Among the entries below, only the lines from the one with "text [150, 150, 1090, 280]" through the one with "Rendered at 1241 by 1754 pixels." are wanted, reproduced exactly. Pictures are not wanted.
(Source records)
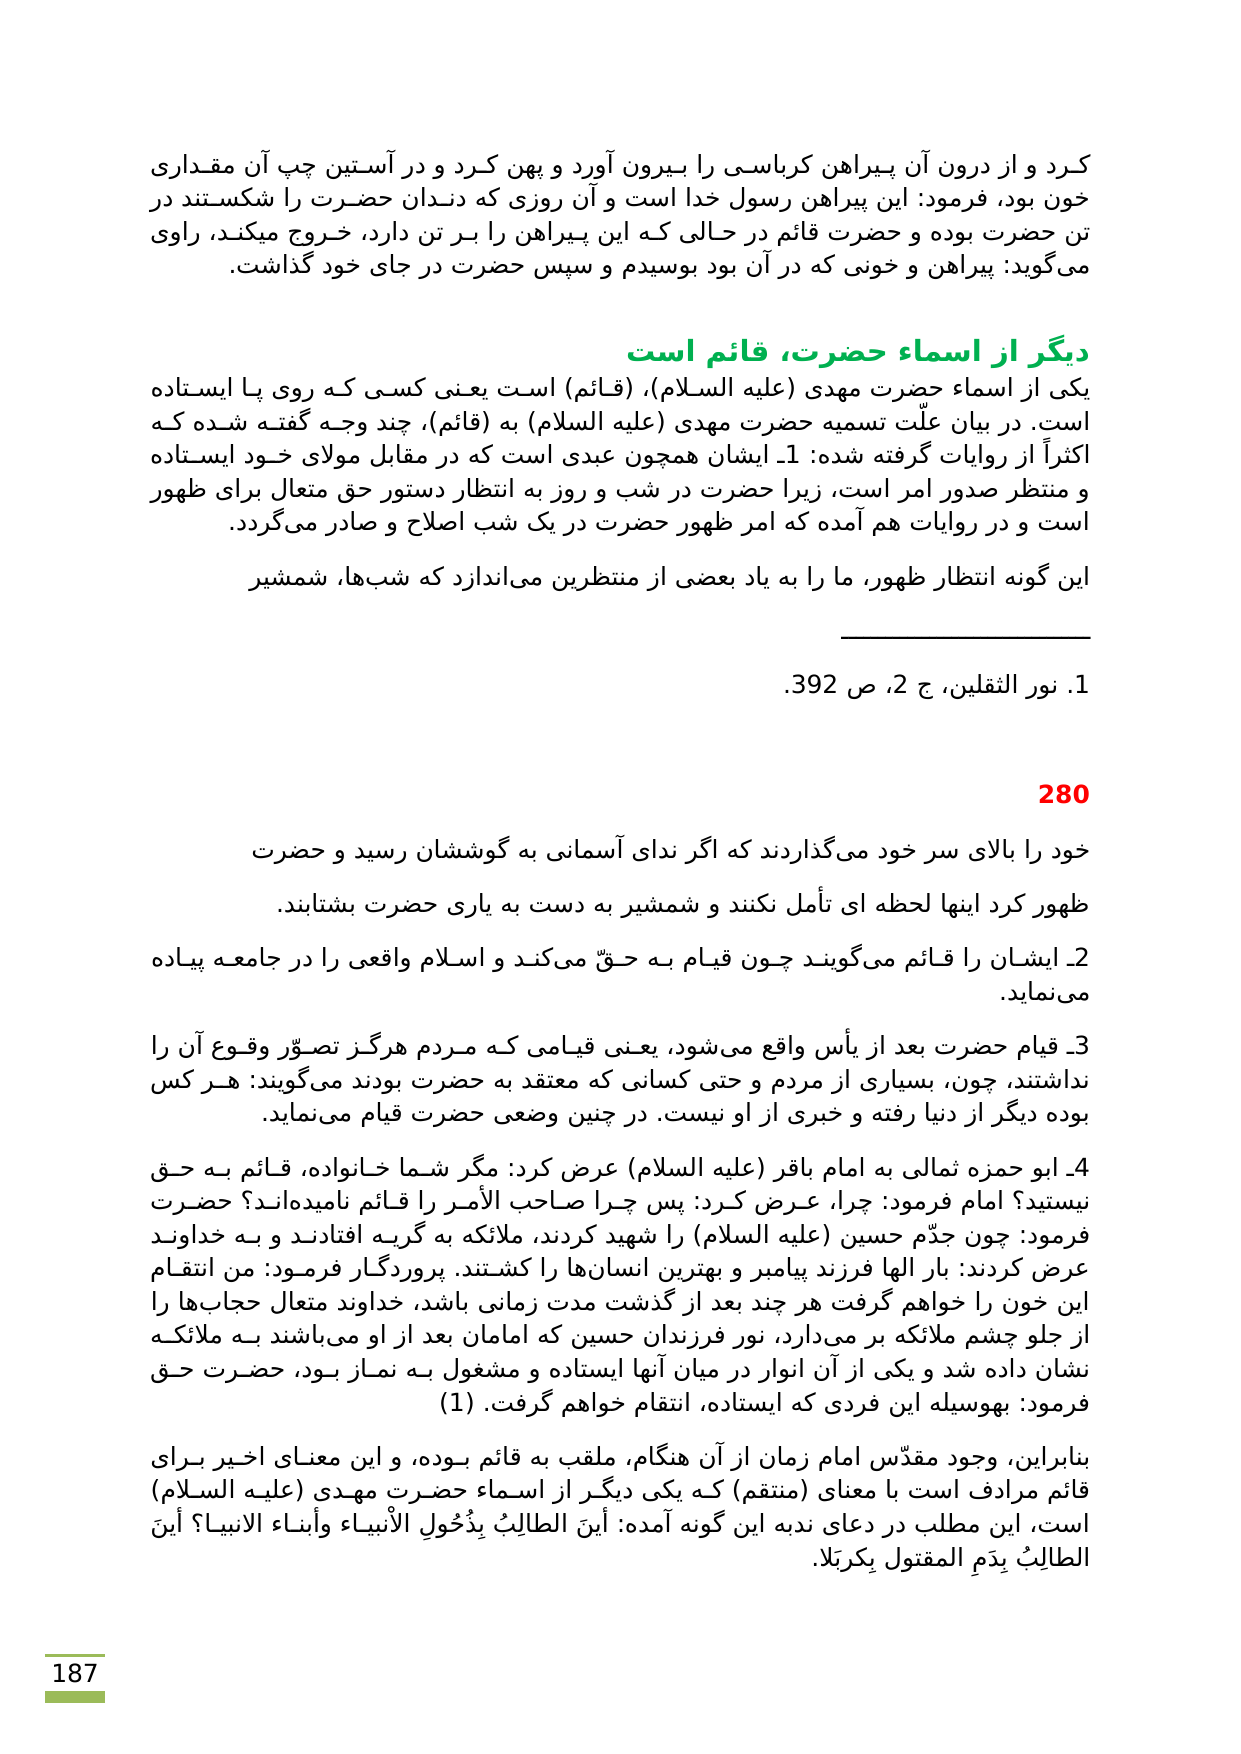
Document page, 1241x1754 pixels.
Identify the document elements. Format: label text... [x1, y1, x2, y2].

text 2ـ ایشان را قائم می‌گویند چون قیام به حقّ می‌کند و اسلام واقعی را در جامعه پیاده می‌نماید. [150, 944, 1090, 1006]
text ظهور کرد اینها لحظه ای تأمل نکنند و شمشیر به دست به یاری حضرت بشتابند. [150, 889, 1090, 918]
text 4ـ ابو حمزه ثمالی به امام باقر (علیه السلام) عرض کرد: مگر شما خانواده، قائم به حق نیستید؟ امام فرمود: چرا، عرض کرد: پس چرا صاحب الأمر را قائم نامیده‌اند؟ حضرت فرمود: چون جدّم حسین (علیه السلام) را شهید کردند، ملائکه به گریه افتادند و به خداوند عرض کردند: بار الها فرزند پیامبر و بهترین انسان‌ها را کشتند. پروردگار فرمود: من انتقام این خون را خواهم گرفت هر چند بعد از گذشت مدت زمانی باشد، خداوند متعال حجاب‌ها را از جلو چشم ملائکه بر می‌دارد، نور فرزندان حسین که امامان بعد از او می‌باشند به ملائکه نشان داده شد و یکی از آن انوار در میان آنها ایستاده و مشغول به نماز بود، حضرت حق فرمود: بهوسیله این فردی که ایستاده، انتقام خواهم گرفت. (1) [150, 1153, 1090, 1417]
text 1. نور الثقلین، ج 2، ص 392. [150, 670, 1090, 699]
text 3ـ قیام حضرت بعد از یأس واقع می‌شود، یعنی قیامی که مردم هرگز تصوّر وقوع آن را نداشتند، چون، بسیاری از مردم و حتی کسانی که معتقد به حضرت بودند می‌گویند: هر کس بوده دیگر از دنیا رفته و خبری از او نیست. در چنین وضعی حضرت قیام می‌نماید. [150, 1032, 1090, 1128]
text یکی از اسماء حضرت مهدی (علیه السلام)، (قائم) است یعنی کسی که روی پا ایستاده است. در بیان علّت تسمیه حضرت مهدی (علیه السلام) به (قائم)، چند وجه گفته شده که اکثراً از روایات گرفته شده: 1ـ ایشان همچون عبدی است که در مقابل مولای خود ایستاده و منتظر صدور امر است، زیرا حضرت در شب و روز به انتظار دستور حق متعال برای ظهور است و در روایات هم آمده که امر ظهور حضرت در یک شب اصلاح و صادر می‌گردد. [150, 373, 1090, 536]
text 280 [150, 781, 1090, 810]
subtitle دیگر از اسماء حضرت، قائم است [150, 334, 1090, 368]
text خود را بالای سر خود می‌گذاردند که اگر ندای آسمانی به گوششان رسید و حضرت [150, 835, 1090, 864]
text بنابراین، وجود مقدّس امام زمان از آن هنگام، ملقب به قائم بوده، و این معنای اخیر برای قائم مرادف است با معنای (منتقم) که یکی دیگر از اسماء حضرت مهدی (علیه السلام) است، این مطلب در دعای ندبه این گونه آمده: أینَ الطالِبُ بِذُحُولِ الاْنبیاء وأبناء الانبیا؟ أینَ الطالِبُ بِدَمِ المقتول بِکربَلا. [150, 1442, 1090, 1572]
text این گونه انتظار ظهور، ما را به یاد بعضی از منتظرین می‌اندازد که شب‌ها، شمشیر [150, 562, 1090, 591]
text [150, 150, 1090, 280]
text ــــــــــــــــــــــــــــــــــ [150, 616, 1090, 645]
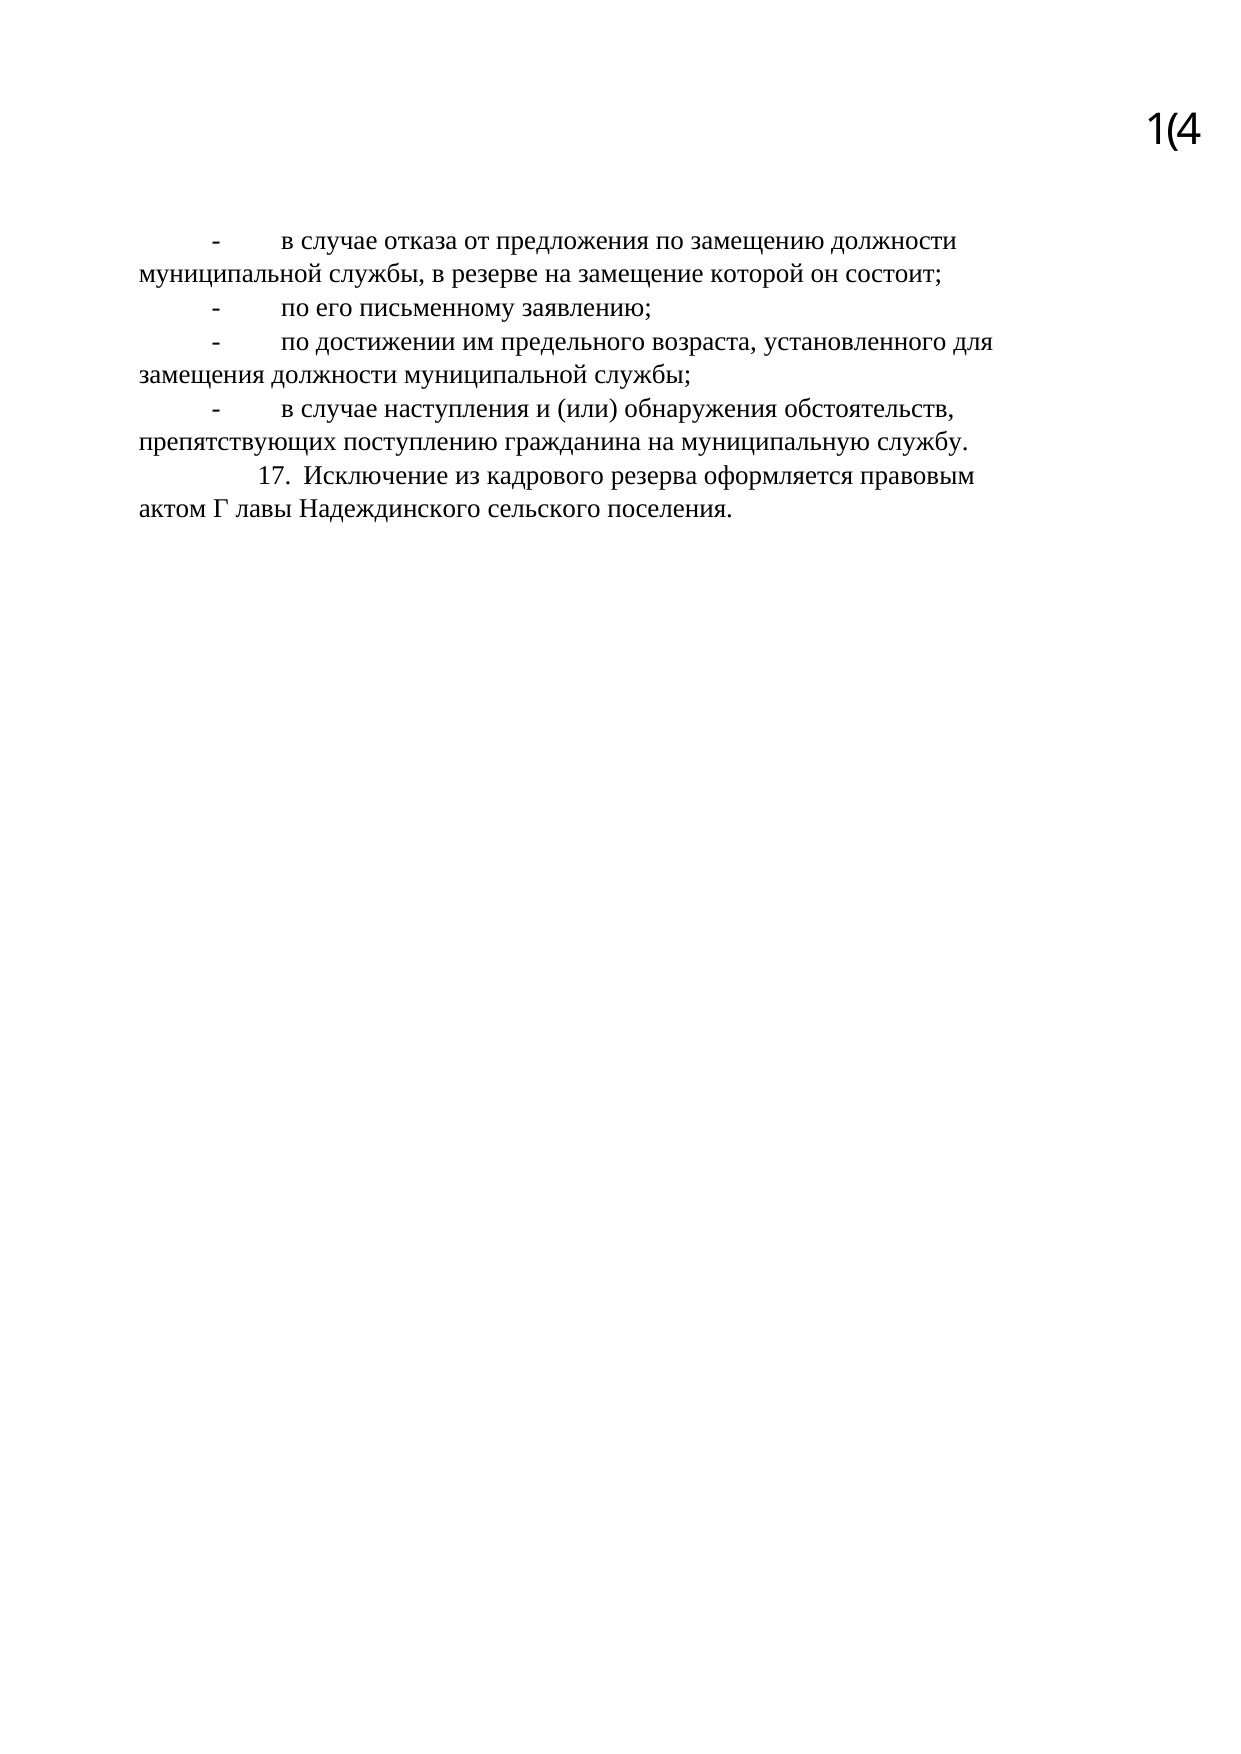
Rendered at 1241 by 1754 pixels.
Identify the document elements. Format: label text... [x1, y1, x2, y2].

list в случае отказа от предложения по замещению должности муниципальной службы, в резерве на замещение которой он состоит; [138, 223, 998, 290]
list по достижении им предельного возраста, установленного для замещения должности муниципальной службы; [138, 323, 1118, 390]
text 1(4 [1144, 110, 1204, 153]
list Исключение из кадрового резерва оформляется правовым актом Г лавы Надеждинского сельского поселения. [138, 457, 1023, 524]
list в случае наступления и (или) обнаружения обстоятельств, препятствующих поступлению гражданина на муниципальную службу. [138, 390, 1118, 457]
list по его письменному заявлению; [138, 290, 1143, 323]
(End Source records)
Task output
text [150, 150, 1090, 280]
text ــــــــــــــــــــــــــــــــــ [150, 616, 1090, 645]
Rendered at 1241 by 1754 pixels.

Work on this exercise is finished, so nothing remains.